*** Source data ***

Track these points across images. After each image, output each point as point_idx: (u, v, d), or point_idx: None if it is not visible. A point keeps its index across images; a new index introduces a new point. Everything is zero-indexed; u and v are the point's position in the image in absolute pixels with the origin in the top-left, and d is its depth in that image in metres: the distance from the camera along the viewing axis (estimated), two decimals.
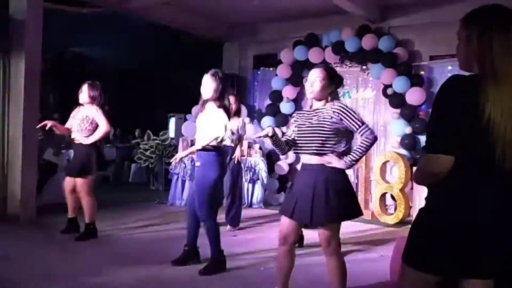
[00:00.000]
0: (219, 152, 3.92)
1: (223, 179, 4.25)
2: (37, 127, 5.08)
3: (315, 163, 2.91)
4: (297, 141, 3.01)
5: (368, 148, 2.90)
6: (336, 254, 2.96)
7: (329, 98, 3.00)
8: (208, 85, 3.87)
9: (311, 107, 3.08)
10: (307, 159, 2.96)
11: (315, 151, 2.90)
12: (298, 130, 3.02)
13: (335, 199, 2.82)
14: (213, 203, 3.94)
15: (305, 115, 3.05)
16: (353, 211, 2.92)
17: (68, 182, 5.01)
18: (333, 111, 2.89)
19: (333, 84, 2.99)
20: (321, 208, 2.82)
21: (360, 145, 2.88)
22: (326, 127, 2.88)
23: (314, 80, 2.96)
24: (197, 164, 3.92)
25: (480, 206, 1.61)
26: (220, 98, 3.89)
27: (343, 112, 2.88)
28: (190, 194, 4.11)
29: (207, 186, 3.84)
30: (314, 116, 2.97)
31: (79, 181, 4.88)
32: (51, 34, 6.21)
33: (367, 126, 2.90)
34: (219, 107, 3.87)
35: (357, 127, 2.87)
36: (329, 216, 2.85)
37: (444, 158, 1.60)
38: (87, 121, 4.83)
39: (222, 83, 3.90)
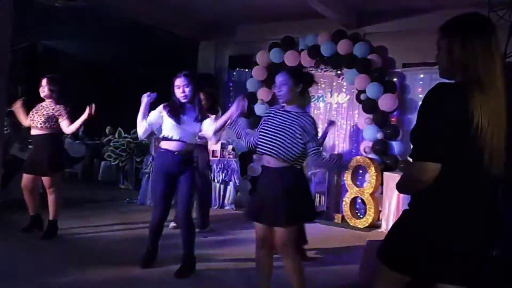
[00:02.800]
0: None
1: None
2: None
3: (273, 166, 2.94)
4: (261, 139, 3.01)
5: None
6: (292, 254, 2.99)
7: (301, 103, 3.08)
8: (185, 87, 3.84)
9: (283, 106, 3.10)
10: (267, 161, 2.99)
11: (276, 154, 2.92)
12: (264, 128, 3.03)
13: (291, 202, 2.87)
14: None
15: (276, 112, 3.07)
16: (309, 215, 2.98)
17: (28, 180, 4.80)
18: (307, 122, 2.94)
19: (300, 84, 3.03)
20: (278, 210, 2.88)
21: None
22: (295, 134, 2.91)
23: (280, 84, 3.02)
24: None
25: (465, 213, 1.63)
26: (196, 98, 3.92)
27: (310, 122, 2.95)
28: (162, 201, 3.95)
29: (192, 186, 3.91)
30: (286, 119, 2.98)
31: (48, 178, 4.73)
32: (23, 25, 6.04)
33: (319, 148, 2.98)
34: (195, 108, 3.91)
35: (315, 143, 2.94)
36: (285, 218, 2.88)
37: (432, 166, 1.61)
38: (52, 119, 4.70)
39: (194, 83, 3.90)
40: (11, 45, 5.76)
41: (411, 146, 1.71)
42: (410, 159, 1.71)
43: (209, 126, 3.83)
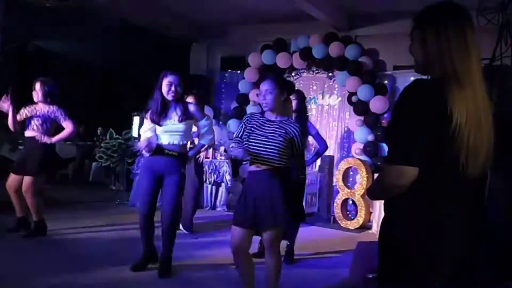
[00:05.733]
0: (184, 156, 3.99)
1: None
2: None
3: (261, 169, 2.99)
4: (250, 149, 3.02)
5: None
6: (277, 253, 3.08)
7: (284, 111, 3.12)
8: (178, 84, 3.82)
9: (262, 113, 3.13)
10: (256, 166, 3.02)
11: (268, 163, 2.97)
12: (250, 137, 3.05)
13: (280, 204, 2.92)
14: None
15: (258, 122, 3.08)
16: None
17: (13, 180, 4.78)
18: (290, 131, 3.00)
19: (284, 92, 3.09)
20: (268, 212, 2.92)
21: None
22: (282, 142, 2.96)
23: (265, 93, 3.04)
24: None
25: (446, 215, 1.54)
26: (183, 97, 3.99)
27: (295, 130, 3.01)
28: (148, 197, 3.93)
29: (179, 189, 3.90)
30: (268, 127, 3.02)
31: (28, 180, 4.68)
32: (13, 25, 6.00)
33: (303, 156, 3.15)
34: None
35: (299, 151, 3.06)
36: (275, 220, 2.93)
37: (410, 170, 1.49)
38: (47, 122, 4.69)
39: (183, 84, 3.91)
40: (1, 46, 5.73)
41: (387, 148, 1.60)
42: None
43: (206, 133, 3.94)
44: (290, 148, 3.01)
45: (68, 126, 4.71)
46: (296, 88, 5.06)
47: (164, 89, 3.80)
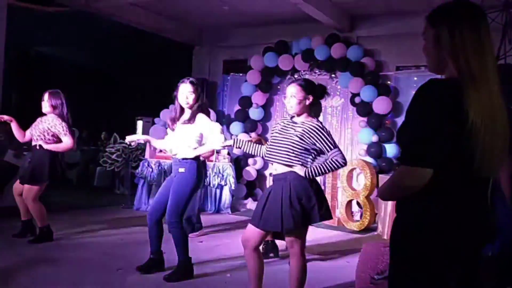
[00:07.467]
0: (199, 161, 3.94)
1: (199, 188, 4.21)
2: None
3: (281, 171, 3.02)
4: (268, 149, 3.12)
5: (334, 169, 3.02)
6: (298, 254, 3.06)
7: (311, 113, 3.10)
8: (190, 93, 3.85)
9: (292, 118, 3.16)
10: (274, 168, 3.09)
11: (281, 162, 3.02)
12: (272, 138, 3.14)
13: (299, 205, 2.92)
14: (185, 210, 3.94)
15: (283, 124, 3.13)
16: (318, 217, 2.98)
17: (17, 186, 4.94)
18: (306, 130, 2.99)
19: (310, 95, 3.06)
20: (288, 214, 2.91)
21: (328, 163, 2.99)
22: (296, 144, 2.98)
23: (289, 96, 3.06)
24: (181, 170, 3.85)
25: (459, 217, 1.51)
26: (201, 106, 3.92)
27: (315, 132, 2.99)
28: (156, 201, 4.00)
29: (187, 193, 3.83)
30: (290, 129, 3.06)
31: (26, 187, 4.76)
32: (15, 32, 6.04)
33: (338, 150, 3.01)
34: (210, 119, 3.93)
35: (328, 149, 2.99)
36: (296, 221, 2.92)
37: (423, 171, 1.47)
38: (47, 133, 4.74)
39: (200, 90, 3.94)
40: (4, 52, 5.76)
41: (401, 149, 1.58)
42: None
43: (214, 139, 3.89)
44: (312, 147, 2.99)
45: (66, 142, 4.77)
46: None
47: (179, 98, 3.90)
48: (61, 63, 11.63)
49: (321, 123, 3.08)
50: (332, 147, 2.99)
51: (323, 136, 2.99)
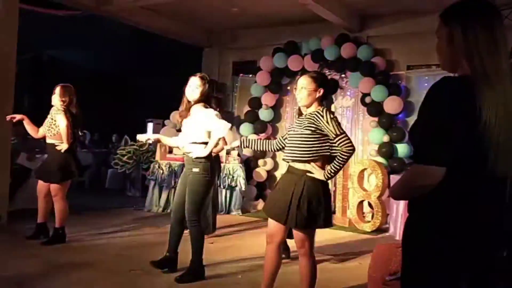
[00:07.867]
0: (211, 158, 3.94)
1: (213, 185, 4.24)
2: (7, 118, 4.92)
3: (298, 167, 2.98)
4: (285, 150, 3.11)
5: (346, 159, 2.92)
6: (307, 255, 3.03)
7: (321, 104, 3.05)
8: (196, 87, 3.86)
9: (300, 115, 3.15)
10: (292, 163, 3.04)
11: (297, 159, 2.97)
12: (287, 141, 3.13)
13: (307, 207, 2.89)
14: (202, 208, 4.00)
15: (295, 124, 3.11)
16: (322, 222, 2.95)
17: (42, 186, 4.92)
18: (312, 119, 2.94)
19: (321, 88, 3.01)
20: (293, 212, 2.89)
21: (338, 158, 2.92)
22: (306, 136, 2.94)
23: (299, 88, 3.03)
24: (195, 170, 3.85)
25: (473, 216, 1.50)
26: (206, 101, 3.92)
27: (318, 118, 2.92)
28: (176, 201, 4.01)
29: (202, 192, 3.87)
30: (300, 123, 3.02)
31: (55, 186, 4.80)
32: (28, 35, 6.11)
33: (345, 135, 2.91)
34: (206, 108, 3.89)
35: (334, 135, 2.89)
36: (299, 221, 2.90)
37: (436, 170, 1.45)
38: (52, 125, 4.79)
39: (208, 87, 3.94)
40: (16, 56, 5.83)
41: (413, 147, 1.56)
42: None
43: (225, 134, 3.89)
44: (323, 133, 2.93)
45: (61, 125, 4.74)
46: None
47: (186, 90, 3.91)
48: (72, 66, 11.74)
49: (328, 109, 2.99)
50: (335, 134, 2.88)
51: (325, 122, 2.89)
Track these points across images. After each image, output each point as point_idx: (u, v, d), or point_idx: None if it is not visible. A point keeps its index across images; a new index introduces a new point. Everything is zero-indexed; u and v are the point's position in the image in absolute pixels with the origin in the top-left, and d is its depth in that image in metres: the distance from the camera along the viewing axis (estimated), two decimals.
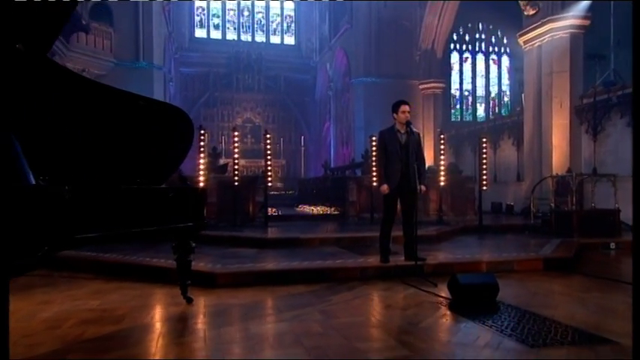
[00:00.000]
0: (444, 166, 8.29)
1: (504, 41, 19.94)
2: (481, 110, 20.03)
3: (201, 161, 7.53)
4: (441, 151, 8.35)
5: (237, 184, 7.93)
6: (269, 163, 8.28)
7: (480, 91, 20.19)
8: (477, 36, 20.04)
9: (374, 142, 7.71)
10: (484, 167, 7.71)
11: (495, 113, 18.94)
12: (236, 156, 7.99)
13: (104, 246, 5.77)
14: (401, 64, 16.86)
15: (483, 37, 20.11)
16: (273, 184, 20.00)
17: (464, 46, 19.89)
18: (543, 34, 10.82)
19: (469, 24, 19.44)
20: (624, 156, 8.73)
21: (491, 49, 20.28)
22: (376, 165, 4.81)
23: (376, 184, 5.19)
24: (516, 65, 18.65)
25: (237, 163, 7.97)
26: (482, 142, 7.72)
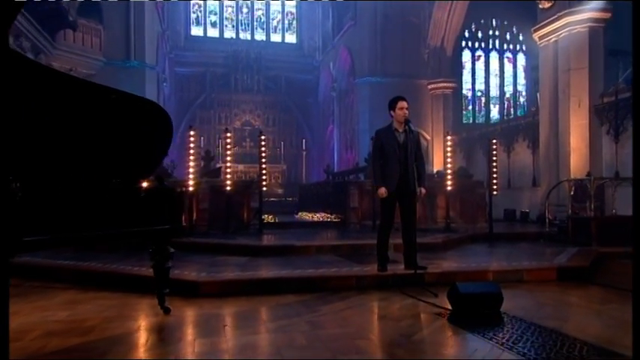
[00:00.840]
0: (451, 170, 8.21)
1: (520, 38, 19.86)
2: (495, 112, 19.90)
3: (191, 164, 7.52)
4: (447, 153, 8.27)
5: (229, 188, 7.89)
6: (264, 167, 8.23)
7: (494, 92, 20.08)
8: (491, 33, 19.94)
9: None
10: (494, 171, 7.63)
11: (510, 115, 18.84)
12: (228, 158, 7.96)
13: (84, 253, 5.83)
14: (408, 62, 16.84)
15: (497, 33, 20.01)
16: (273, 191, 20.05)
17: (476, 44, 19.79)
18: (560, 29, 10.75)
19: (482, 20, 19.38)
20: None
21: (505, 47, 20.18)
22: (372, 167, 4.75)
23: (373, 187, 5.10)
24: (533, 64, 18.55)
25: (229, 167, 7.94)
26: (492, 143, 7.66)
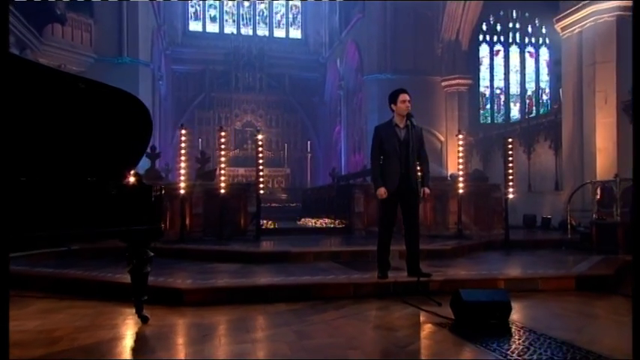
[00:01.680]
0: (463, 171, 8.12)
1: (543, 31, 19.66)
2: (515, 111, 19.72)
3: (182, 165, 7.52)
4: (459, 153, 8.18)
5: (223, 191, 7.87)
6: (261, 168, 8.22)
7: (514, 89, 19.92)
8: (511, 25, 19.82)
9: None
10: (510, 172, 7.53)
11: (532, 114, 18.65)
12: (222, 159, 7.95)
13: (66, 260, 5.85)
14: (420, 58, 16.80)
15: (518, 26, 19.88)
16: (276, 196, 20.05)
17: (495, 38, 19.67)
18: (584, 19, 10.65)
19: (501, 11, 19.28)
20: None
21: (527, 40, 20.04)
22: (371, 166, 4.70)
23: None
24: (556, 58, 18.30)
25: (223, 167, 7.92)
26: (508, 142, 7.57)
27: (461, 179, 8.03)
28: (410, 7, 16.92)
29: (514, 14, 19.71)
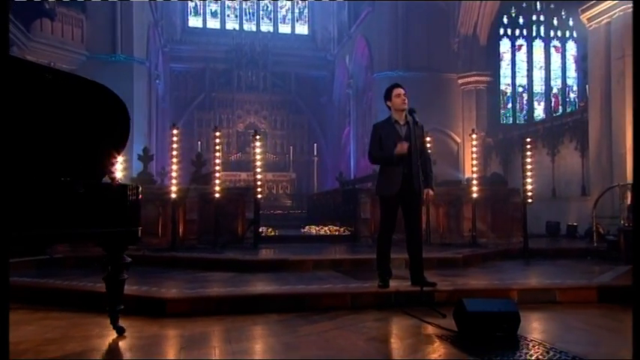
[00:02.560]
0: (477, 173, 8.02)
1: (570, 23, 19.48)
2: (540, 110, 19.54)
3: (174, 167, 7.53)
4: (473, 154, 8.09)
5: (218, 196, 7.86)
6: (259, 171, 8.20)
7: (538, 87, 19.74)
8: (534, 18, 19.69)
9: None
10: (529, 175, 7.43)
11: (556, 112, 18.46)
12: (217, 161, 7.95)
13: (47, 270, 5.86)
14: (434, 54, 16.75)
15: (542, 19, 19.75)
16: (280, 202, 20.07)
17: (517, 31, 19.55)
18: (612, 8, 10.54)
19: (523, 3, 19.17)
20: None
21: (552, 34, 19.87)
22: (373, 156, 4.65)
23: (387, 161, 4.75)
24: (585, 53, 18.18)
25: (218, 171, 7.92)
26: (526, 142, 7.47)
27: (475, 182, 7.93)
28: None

*** End of Source data ***

◆ **Exercise details**: The reply should hold only the lines of the listing above starting at the line containing "1: (504, 41, 19.94)" and ending at the line containing "12: (236, 156, 7.99)", exactly as written.

◆ **Reply**:
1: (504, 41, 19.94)
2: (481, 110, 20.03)
3: (201, 161, 7.53)
4: (441, 151, 8.35)
5: (237, 184, 7.93)
6: (269, 163, 8.28)
7: (480, 91, 20.19)
8: (477, 36, 20.04)
9: (374, 142, 7.71)
10: (484, 167, 7.71)
11: (495, 113, 18.94)
12: (236, 156, 7.99)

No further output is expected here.